Аль-Газали был мистиком и консерватором в политике, поэтому можно было бы сказать, что он в конечном счете открещивался от наиболее радикальных следствий своих собственных идей. Но можно также задаться вопросом, было ли в Средние века таким уж радикальным утверждение о том, что деньги — это произвольная социальная условность. В конце концов, христианские и китайские мыслители, настаивавшие на том, что это так, почти всегда подразумевали, что деньги — это то, что было угодно императору или королю. В этом смысле мнение аль-Газали прекрасно сочеталось со стремлением ислама защищать рынок от вмешательства со стороны политики посредством утверждения, что рынок находится под покровительством религиозных властей.
Тот факт, что средневековые деньги принимали такие абстрактные, виртуальные формы: чеки, бирки, бумажные банкноты, означает, что вопросы вроде «Что имеется в виду, когда мы говорим, что деньги — это символ?» отражали самую суть философских проблем той эпохи. Наиболее ярко это проявляется в истории самого слова «символ». Здесь мы обнаруживаем такие параллели, которые иначе как ошеломляющими не назвать.
Утверждая, что монеты — это лишь социальная условность, Аристотель использовал термин «симболон», от которого происходит наше слово «символ». Изначально греческое слово «симболон» обозначало бирку — предмет, который разламывался надвое при заключении контракта или соглашения или при помощи которого фиксировался и списывался долг.

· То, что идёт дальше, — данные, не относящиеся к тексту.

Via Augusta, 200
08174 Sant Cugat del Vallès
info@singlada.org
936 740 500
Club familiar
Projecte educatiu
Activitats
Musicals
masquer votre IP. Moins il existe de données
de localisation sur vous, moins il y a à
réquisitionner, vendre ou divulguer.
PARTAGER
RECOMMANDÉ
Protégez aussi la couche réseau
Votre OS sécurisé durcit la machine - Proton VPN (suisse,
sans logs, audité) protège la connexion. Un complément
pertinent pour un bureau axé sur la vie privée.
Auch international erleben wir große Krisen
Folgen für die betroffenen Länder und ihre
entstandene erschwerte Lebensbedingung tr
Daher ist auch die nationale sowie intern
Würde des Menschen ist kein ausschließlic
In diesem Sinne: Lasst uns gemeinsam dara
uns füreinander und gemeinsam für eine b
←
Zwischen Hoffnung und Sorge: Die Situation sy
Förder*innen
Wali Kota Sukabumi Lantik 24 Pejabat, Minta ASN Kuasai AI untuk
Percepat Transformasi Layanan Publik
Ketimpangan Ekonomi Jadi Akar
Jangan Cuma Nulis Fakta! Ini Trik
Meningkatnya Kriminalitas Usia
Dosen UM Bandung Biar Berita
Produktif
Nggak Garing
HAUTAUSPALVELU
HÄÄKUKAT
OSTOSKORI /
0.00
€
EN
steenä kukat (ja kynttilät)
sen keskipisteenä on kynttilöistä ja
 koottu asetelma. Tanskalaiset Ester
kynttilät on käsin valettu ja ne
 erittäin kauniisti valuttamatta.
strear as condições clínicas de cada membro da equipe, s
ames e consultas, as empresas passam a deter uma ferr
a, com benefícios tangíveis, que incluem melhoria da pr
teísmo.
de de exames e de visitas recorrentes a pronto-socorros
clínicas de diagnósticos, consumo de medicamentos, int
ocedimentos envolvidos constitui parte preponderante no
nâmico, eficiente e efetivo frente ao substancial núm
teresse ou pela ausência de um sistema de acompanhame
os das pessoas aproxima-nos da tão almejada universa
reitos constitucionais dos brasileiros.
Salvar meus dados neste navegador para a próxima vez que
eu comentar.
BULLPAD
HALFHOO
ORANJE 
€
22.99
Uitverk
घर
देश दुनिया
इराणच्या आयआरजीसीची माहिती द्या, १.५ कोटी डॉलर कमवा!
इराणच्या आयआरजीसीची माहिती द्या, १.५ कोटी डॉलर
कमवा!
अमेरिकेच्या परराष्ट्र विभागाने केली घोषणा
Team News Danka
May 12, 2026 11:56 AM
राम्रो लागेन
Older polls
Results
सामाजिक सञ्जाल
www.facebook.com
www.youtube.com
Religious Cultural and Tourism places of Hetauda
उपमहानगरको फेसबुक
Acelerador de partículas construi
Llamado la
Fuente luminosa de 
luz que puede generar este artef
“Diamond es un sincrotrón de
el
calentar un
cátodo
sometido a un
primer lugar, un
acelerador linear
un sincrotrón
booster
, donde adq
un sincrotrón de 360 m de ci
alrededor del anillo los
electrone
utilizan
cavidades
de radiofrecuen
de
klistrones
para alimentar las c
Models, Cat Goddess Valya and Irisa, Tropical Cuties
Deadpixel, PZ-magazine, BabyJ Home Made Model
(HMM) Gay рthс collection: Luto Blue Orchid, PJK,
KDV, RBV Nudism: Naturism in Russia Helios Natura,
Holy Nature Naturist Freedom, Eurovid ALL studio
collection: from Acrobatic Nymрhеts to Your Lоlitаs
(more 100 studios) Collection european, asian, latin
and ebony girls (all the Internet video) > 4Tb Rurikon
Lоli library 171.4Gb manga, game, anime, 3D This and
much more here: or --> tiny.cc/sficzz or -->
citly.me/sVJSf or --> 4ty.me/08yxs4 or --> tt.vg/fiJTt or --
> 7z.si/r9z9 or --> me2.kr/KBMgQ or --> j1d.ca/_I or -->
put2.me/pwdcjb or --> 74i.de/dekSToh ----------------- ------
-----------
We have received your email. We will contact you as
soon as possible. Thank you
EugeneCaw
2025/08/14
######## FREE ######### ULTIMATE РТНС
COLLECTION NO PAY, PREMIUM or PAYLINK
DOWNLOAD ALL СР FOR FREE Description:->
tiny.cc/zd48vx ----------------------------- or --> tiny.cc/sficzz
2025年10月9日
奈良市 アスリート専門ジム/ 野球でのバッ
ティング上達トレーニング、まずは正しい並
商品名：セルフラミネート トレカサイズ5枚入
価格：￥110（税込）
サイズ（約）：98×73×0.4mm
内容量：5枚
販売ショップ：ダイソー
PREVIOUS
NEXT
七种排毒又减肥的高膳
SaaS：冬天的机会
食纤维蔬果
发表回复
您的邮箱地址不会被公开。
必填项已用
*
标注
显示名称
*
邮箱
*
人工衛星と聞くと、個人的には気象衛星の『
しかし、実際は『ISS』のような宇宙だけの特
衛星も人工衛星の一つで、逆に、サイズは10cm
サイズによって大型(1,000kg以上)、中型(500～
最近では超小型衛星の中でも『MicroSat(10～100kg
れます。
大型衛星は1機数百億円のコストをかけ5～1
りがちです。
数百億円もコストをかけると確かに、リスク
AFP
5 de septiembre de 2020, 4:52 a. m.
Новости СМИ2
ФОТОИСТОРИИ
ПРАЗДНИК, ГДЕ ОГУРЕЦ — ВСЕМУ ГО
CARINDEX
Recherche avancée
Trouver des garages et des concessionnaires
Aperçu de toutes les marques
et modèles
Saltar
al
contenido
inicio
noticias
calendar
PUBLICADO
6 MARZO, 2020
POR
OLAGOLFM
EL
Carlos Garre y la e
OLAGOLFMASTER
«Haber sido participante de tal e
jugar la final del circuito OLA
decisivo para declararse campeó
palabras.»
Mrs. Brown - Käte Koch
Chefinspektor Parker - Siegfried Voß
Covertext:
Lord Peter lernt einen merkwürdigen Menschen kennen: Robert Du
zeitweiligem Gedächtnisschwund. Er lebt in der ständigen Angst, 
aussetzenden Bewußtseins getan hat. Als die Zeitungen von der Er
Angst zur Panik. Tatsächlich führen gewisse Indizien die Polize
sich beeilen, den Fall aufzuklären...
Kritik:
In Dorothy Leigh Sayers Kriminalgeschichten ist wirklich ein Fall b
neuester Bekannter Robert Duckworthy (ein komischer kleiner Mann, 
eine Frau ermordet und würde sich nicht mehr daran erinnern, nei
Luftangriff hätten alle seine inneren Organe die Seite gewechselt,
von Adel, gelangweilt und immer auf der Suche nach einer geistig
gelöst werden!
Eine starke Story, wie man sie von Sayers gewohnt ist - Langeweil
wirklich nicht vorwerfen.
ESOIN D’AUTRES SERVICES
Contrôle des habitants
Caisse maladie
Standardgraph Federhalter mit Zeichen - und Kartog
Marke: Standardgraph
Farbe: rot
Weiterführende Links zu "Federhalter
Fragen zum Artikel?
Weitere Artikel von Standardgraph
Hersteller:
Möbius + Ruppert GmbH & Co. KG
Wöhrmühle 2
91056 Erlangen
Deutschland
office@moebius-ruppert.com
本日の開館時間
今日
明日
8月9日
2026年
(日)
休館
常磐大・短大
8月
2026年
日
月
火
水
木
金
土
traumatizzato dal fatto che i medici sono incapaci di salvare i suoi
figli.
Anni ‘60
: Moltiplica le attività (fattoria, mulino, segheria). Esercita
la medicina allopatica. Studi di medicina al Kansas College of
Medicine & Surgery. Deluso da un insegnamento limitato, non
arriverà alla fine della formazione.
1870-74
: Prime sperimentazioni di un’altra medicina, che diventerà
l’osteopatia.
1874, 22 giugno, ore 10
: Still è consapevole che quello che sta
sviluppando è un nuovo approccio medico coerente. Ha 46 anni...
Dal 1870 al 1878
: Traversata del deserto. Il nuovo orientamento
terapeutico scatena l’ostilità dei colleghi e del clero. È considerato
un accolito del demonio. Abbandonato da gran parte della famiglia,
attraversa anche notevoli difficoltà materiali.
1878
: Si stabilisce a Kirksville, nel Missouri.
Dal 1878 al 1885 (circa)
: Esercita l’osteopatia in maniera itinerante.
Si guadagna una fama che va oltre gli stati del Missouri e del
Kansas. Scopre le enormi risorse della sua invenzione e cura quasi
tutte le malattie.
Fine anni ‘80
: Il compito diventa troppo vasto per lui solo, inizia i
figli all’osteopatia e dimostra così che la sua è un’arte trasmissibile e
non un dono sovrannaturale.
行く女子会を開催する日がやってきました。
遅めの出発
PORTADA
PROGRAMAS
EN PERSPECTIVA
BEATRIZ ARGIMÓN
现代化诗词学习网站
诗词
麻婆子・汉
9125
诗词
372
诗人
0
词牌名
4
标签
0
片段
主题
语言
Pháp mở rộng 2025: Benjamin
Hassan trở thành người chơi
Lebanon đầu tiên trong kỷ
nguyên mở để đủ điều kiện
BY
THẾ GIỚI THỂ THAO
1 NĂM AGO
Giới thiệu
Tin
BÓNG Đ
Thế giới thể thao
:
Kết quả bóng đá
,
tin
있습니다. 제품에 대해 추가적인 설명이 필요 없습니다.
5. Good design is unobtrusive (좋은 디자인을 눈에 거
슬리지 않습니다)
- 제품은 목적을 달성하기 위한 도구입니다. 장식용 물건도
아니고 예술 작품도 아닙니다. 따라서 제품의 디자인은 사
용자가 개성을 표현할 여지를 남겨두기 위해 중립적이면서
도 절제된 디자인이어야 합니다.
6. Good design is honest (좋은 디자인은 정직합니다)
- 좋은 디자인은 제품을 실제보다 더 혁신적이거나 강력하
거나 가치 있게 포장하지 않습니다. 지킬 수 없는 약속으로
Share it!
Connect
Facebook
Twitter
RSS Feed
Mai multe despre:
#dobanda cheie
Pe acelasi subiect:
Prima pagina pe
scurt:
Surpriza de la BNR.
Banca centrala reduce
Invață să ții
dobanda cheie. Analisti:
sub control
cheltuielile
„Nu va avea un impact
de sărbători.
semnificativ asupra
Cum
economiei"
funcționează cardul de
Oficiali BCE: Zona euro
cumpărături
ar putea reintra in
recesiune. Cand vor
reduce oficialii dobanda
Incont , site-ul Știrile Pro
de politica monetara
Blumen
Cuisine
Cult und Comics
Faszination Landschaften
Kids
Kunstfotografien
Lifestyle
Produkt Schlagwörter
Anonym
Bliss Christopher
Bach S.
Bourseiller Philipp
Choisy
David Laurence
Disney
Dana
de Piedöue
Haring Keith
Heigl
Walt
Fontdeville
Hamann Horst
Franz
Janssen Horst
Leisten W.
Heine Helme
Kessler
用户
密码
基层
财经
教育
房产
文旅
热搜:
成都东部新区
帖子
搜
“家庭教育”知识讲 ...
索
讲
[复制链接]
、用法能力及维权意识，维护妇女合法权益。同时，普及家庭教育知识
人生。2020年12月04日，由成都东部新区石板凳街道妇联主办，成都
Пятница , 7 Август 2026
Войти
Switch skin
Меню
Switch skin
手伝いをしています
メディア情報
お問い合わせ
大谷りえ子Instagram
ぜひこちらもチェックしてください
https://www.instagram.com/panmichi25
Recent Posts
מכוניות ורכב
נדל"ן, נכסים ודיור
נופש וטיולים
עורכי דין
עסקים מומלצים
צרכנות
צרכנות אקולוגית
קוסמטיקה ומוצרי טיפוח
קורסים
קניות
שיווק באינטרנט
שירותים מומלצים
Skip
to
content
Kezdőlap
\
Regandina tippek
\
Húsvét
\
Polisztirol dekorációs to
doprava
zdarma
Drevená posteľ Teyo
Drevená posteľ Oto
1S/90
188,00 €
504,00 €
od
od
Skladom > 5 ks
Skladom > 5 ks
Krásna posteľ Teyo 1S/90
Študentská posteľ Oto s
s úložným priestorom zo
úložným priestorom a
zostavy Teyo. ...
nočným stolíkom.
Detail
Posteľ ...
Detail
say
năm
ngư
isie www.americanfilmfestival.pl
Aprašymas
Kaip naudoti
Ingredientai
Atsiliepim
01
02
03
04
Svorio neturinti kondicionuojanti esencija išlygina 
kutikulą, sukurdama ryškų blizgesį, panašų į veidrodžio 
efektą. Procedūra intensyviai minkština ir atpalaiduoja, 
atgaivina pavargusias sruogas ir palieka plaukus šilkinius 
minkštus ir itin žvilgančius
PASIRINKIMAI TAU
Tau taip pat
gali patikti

Так что наше слово «символ» восходит к предметам, которые разламывали при заключении долговых договоров того или иного рода. Это удивительно. Но что на самом деле примечательно, так это то, что современное ему китайское слово «фу», или «фу хао», означающее символ, имеет почти такое же происхождение [462] .
462
Насколько мне известно, единственным ученым, который отметил эту связь, был Бернар Фор, французский исследователь японского буддизма: Faure 1998:798; 2000:225.
Начнем с греческого термина «симболон». Два друга за ужином могли создать симболон, взяв какой-нибудь предмет — кольцо, костяшку, глиняный предмет посуды — и разбив его на две части. Впоследствии, когда один из них нуждался в помощи другого, они могли соединить свои половинки в напоминание о дружбе. Археологи обнаружили сотни таких небольших табличек о дружбе, часто изготавливавшихся из глины. Затем с их помощью начали скреплять договоры и использовать их вместо свидетелей [463] . Этим словом также обозначались различные метки: те, что давались афинским присяжным для голосования, или билеты в театр. Оно также могло означать и деньги, но только в том случае, если у денег не было собственной стоимости: например, бронзовые монеты, стоимость которых определялась местными договоренностями. Симболон мог быть и письменным документом, например паспортом, договором, доверенностью или квитанцией {329} . В более широком смысле он стал обозначать предзнаменование, предвестие, симптом или же — в более привычном сегодня значении — символ.
463
Однако позже, когда сделки с наличностью получили более широкое распространение, термин стал применяться к небольшим суммам наличности, которые вносились как первый взнос — скорее в значении задатка. О симболонах в целом: Beauchet 1897; Jones 1956:217; Shell 1978:32-35.